Demographics of Gabon

From Wikipedia, the free encyclopedia

Almost all Gabonese are of Bantu origin. Gabon has at least 40 ethnic groups with separate languages and cultures. The largest is the Fang. Others include the Myene, Bandjabi, Eshira, Bapounou, and Okande. Ethnic group boundaries are less sharply drawn in Gabon than elsewhere in Africa. French, the official language, is a unifying force. More than 120,000 French people live in Gabon, and France predominates foreign cultural and commercial influences. Historical and environmental factors caused Gabon's population to decline between 1900 and 1940. It is one of the least-densely inhabited countries in Africa, and a labor shortage is a major obstacle to development and a draw for foreign workers. The population is generally accepted to be just over 1 million but remains in dispute.

Population: 1,424,906
note: Estimates for this country explicitly take into account the effects of excess mortality due to AIDS; this can result in lower life expectancy, higher infant mortality and death rates, lower population and growth rates, and changes in the distribution of population by age and sex than would otherwise be expected (July 2006 est.)

Age structure:
0-14 years: 42.1% (male 300,914; female 299,141)
15-64 years: 53.9% (male 383,137; female 384,876)
65 years and over: 4% (male 23,576; female 33,262) (2006 est.)

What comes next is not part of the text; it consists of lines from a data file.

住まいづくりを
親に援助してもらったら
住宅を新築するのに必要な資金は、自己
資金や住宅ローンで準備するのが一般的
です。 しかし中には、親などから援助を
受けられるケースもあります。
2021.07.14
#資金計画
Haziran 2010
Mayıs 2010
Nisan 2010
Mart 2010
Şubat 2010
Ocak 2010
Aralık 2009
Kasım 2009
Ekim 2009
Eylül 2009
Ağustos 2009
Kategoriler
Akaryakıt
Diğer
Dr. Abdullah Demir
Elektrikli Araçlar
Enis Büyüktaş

Population growth rate: 2.13% (2006 est.)

Birth rate: 36.16 births/1,000 population (2006 est.) Death rate: 12.25 deaths/1,000 population (2006 est.)

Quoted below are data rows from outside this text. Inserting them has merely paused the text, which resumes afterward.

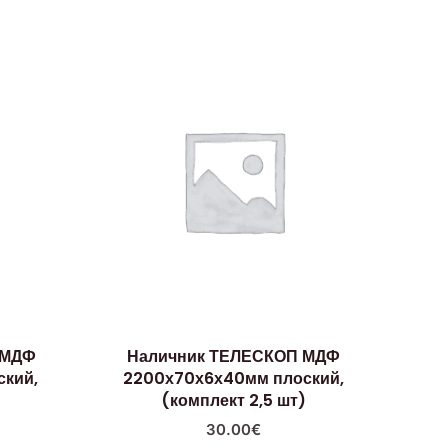
 МДФ
Наличник ТЕЛЕСКОП МДФ
кий,
2200х70х6х40мм плоский,
)
(комплект 2,5 шт)
30.00
€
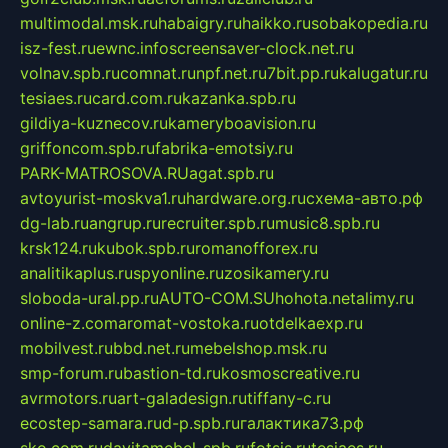
multimodal.msk.ru
habaigry.ru
haikko.ru
sobakopedia.ru
isz-fest.ru
ewnc.info
screensaver-clock.net.ru
volnav.spb.ru
comnat.ru
npf.net.ru
7bit.pp.ru
kalugatur.ru
tesiaes.ru
card.com.ru
kazanka.spb.ru
gildiya-kuznecov.ru
kameryboavision.ru
griffoncom.spb.ru
fabrika-emotsiy.ru
PARK-MATROSOVA.RU
agat.spb.ru
avtoyurist-moskva1.ru
hardware.org.ru
схема-авто.рф
dg-lab.ru
angrup.ru
recruiter.spb.ru
music8.spb.ru
krsk124.ru
kubok.spb.ru
romanofforex.ru
analitikaplus.ru
spyonline.ru
zosikamery.ru
sloboda-ural.pp.ru
AUTO-COM.SU
hohota.net
alimy.ru
online-z.com
aromat-vostoka.ru
otdelkaexp.ru
mobilvest.ru
bbd.net.ru
mebelshop.msk.ru
smp-forum.ru
bastion-td.ru
kosmoscreative.ru
avrmotors.ru
art-galadesign.ru
tiffany-c.ru
ecostep-samara.ru
d-p.spb.ru
галактика73.рф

Net migration rate: -2.65 migrant(s)/1,000 population (2006 est.)

Sex ratio:
at birth: 1.03 male(s)/female
under 15 years: 1.01 male(s)/female
15-64 years: 1 male(s)/female
65 years and over: 0.71 male(s)/female
total population: 0.99 male(s)/female (2006 est.)

Infant mortality rate: 54.51 deaths/1,000 live births (2006 est.)

Life expectancy at birth:
total population: 54.49 years
male: 53.21 years
female: 55.81 years (2006 est.)

Total fertility rate: 4.74 children born/woman (2006 est.)

Nationality:
noun: Gabonese (singular and plural)
adjective: Gabonese

Ethnic groups:

  1. Bantu tribes including four major tribal groupings (Fang, Eshira, Bapounou, Bateke)
  2. other Africans, notably 'forest people' (pygmee, now sedentarizing) such as the Babongo tribe
  3. Europeans 154,000, including 120,000 French and 11,000 persons of dual nationality)

Religions: Christian 55%-75%, animist, Muslim less than 1%

Languages: French (official since colonial rule), Fang, Myene, Bateke, Bapounou/Eschira, Bandjabi

Literacy:
definition: age 15 and over can read and write
total population: 63.2%
male: 73.7%
female: 53.3% (1995 est.)

This article contains material from the CIA World Factbook (2006 edition) which, as a US government publication, is in the public domain.